== PROVIDED INFORMATION ==
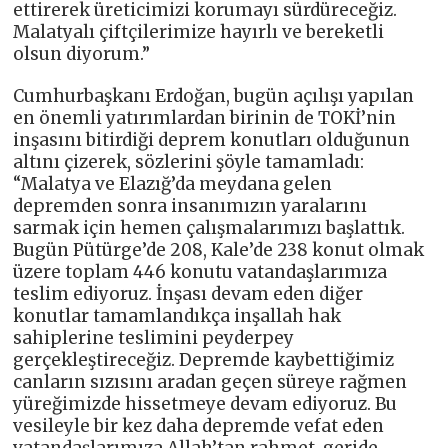
ettirerek üreticimizi korumayı sürdüreceğiz.
Malatyalı çiftçilerimize hayırlı ve bereketli
olsun diyorum.”
Cumhurbaşkanı Erdoğan, bugün açılışı yapılan
en önemli yatırımlardan birinin de TOKİ’nin
inşasını bitirdiği deprem konutları olduğunun
altını çizerek, sözlerini şöyle tamamladı:
“Malatya ve Elazığ’da meydana gelen
depremden sonra insanımızın yaralarını
sarmak için hemen çalışmalarımızı başlattık.
Bugün Pütürge’de 208, Kale’de 238 konut olmak
üzere toplam 446 konutu vatandaşlarımıza
teslim ediyoruz. İnşası devam eden diğer
konutlar tamamlandıkça inşallah hak
sahiplerine teslimini peyderpey
gerçekleştireceğiz. Depremde kaybettiğimiz
canların sızısını aradan geçen süreye rağmen
yüreğimizde hissetmeye devam ediyoruz. Bu
vesileyle bir kez daha depremde vefat eden
vatandaşlarımıza Allah’tan rahmet, geride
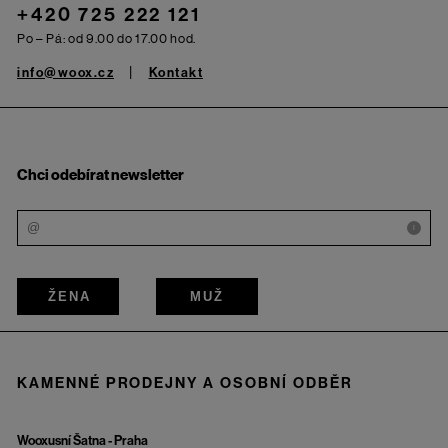
+420 725 222 121
Po – Pá: od 9.00 do 17.00 hod.
info@woox.cz
Kontakt
Chci odebírat newsletter
i
ŽENA
MUŽ
KAMENNÉ PRODEJNY A OSOBNÍ ODBĚR
Wooxusní Šatna - Praha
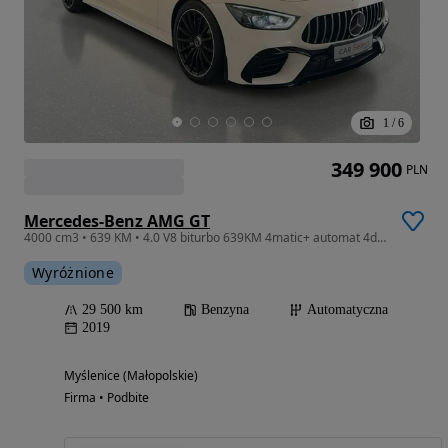
1
/
6
349 900
PLN
Mercedes-Benz AMG GT
4000 cm3 • 639 KM • 4.0 V8 biturbo 639KM 4matic+ automat 4door 2019 r. Niski przebieg
Wyróżnione
29 500 km
Benzyna
Automatyczna
2019
Myślenice (Małopolskie)
Firma • Podbite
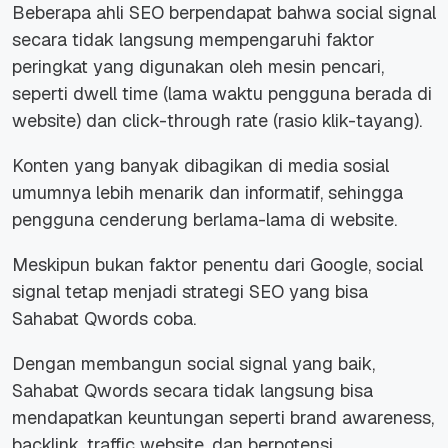
Beberapa ahli SEO berpendapat bahwa social signal
secara tidak langsung mempengaruhi faktor
peringkat yang digunakan oleh mesin pencari,
seperti dwell time (lama waktu pengguna berada di
website) dan click-through rate (rasio klik-tayang).
Konten yang banyak dibagikan di media sosial
umumnya lebih menarik dan informatif, sehingga
pengguna cenderung berlama-lama di website.
Meskipun bukan faktor penentu dari Google, social
signal tetap menjadi strategi SEO yang bisa
Sahabat Qwords coba.
Dengan membangun social signal yang baik,
Sahabat Qwords secara tidak langsung bisa
mendapatkan keuntungan seperti brand awareness,
backlink, traffic website, dan berpotensi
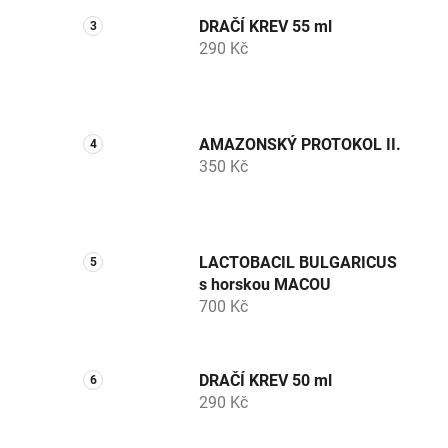
DRAČÍ KREV 55 ml
290 Kč
AMAZONSKÝ PROTOKOL II.
350 Kč
LACTOBACIL BULGARICUS
s horskou MACOU
700 Kč
DRAČÍ KREV 50 ml
290 Kč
===
_HOW TO COMPLETE THIS TASK_
Give the rows as a JSON list of strings, one string per line and no blank lines, starting at the line that contains "Beberapa ahli SEO" and ending after the line that contains "Konten yang banyak dibagikan di media sosial".

_REPLY TO THE TASK_
[
  "Beberapa ahli SEO berpendapat bahwa social signal",
  "secara tidak langsung mempengaruhi faktor",
  "peringkat yang digunakan oleh mesin pencari,",
  "seperti dwell time (lama waktu pengguna berada di",
  "website) dan click-through rate (rasio klik-tayang).",
  "Konten yang banyak dibagikan di media sosial"
]